January 9, 2012

rise

http://www.flickr.com/photos/kaibara/2756361218/

I'm sitting in a Starbucks in west Austin amid the relational buzz of conversations and business on a rainy, cool January afternoon. 

I sit alone in a crowd. My eyes are fixed outward. 

From my window seat, I'm observing the ebb and flow of life that crosses the threshold of this coffee haven. Rushers, Casualers, Uptighters, Fashionistas, Distracteds, Artists, Technologists, Loners... every one of them with a story, dreams, potential. Every one of them yearning for something. 

Curiously, from my internal voice, I inquire of them all, "What do you want?  What drives you? What do you allow to define you?"

These questions burn in my heart. They fuel my passion to wrap words around this coming year. 

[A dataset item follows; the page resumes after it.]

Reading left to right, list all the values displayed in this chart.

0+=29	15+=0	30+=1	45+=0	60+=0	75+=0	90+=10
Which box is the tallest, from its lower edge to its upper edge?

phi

It was December of 2009. My wife told me that she had heard of using one word to describe the year ahead. She explained to me that while not fully knowing why that word was picked, I'd choose it and then lean into it as it unveils itself through Divine revelation throughout the year.

I was intrigued. 

In January of 2010, I dove in. I prayed. I questioned. I yearned. The word that kept occupying my thoughts and heart was Equillibrium. That year, I found my Water Bender value which remained present but unnamed until April 2011 at The BraveHeart Intensive. 

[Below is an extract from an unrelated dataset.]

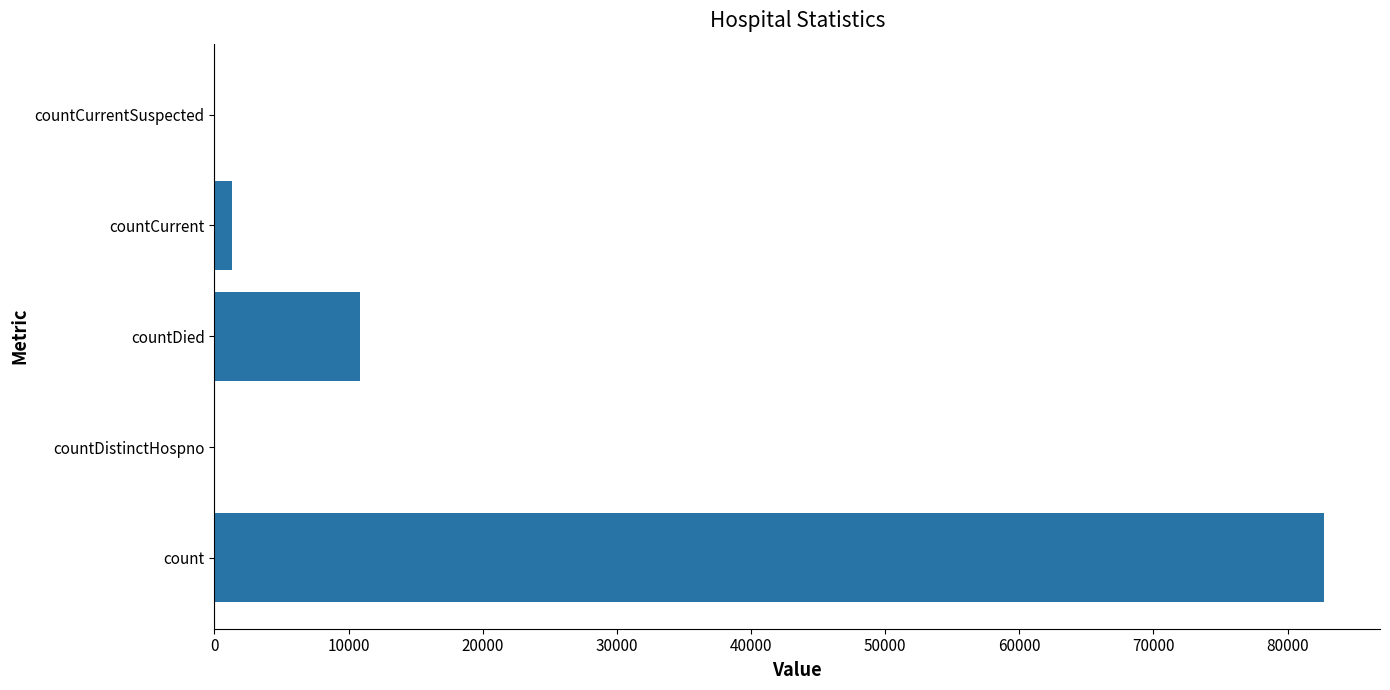

What is the sum of all values?

94917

I learned a lot about living an unbalanced but equalized life full of harmony and rhythms that brought me life and deeper into my Calling; deeper into Jesus. 

Last year, 2011 was defined by a word that I'm still learning to receive-- restore. Indeed, it was a year defined and transformed through being restored. Restoration was holistic. Restoration was healing. Restoration was holy. 

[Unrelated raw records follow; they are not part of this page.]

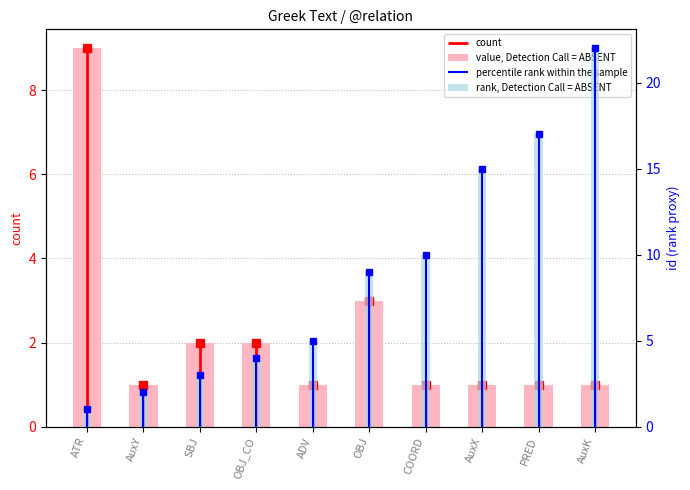

What is the sum of the value, Detection Call = ABSENT values at OBJ_CO and PRED?

3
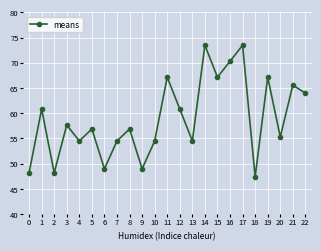

Which has a higher value, 5 or 14?

14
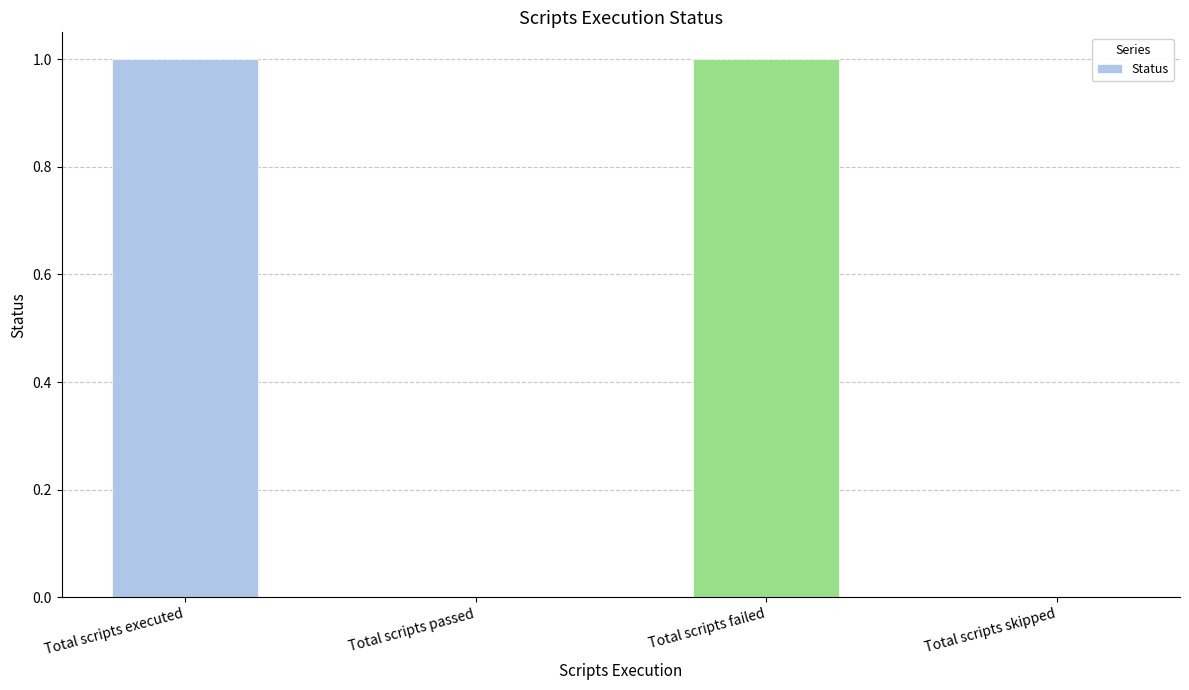

Are the bars horizontal?

No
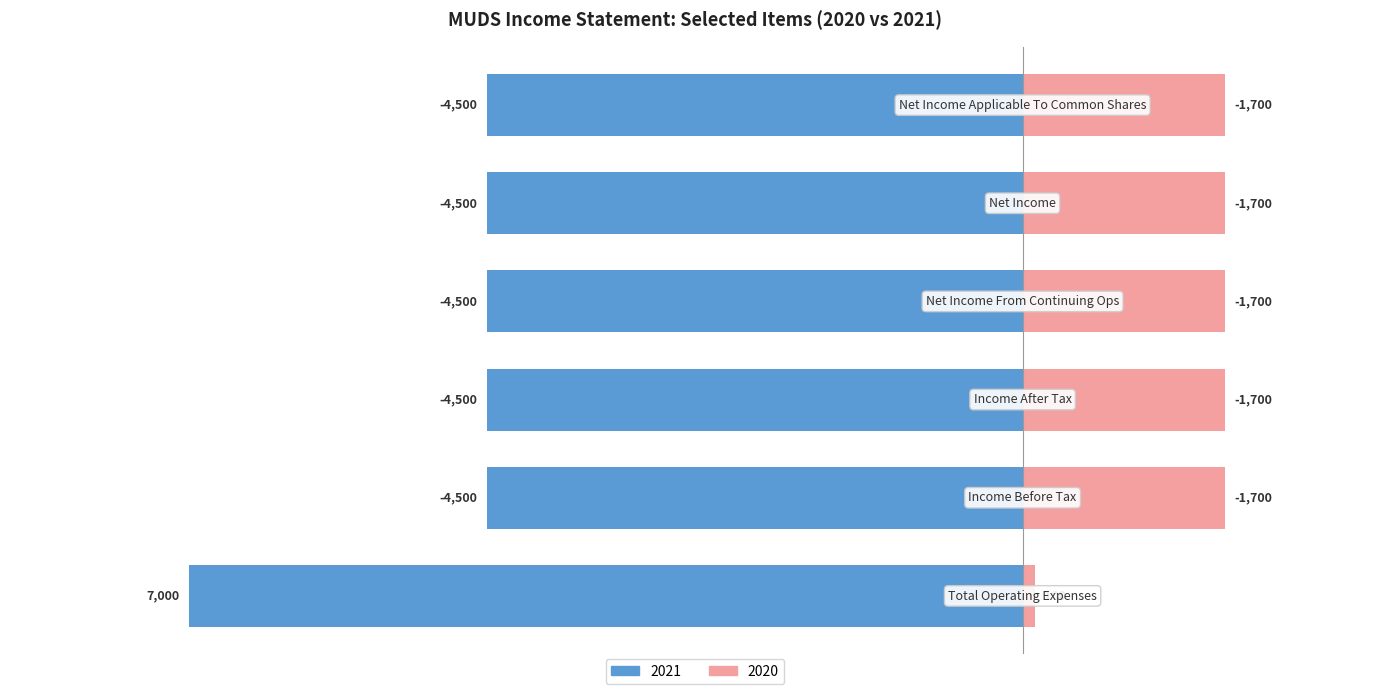

Reading left to right, extract all data points from this chart.

2021: Total Operating Expenses=-7000	Income Before Tax=-4500	Income After Tax=-4500	Net Income From Continuing Ops=-4500	Net Income=-4500	Net Income Applicable To Common Shares=-4500
2020: Total Operating Expenses=100	Income Before Tax=1700	Income After Tax=1700	Net Income From Continuing Ops=1700	Net Income=1700	Net Income Applicable To Common Shares=1700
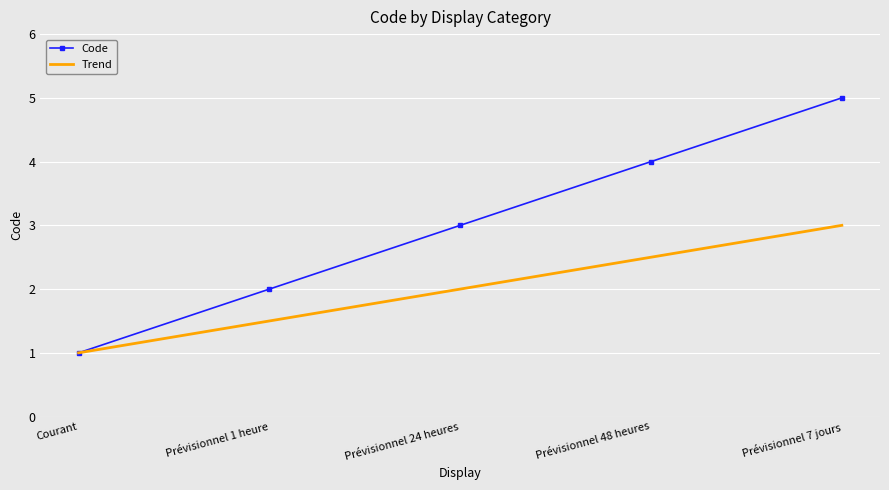

True or false: Code has more than 1 interior local peaks.

False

This led me to 2012. What would be the word that defined this year? What would be unveiled? What word is simultaneously shrouded in mystery yet tangible and fully accessible? God, what do you want to do in and through me in 2012?

Rise. 

The word first came through a Whisper. A hint. A suggestion. Ethereal and unrefined, it haunted my private thoughts. What could this mean? What lies ahead? 

Rise. 

It kept pursuing me. Images started to form in my mind. Melodies rang in my ears. This Whisper now had my soul at full attention and curiosity. 

Rise. 

I could feel it. The power. The majesty. The nobility. It beckoned me to more;  to an adventure without revealing what would be discovered. Into the wild...

I am firewolf and in 2012 I will be morphed by the Lover of my soul through one word: rise.